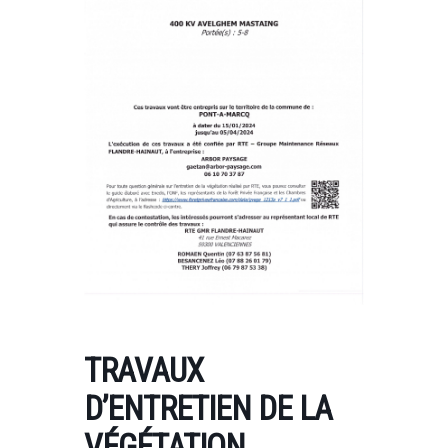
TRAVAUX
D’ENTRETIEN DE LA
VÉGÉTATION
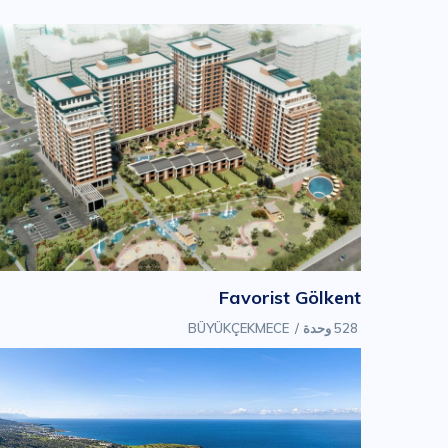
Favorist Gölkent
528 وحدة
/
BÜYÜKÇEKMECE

* * *

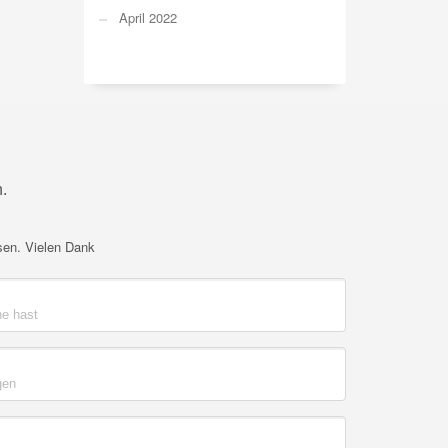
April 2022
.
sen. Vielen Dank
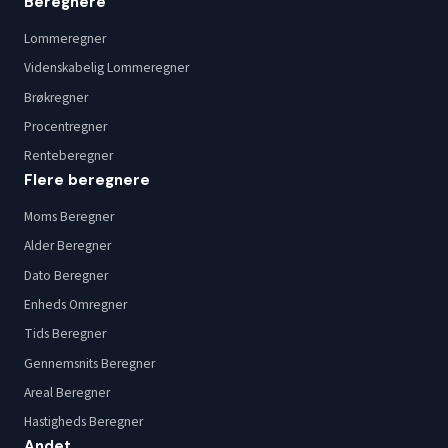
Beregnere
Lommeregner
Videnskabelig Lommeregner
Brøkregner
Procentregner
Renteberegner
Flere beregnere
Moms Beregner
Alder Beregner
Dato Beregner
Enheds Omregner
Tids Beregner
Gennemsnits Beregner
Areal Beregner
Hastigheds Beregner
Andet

Problem requirements
Report each line in the items above that contains the word "Lommeregner", copying every such line in full.

Task response
Lommeregner
Videnskabelig Lommeregner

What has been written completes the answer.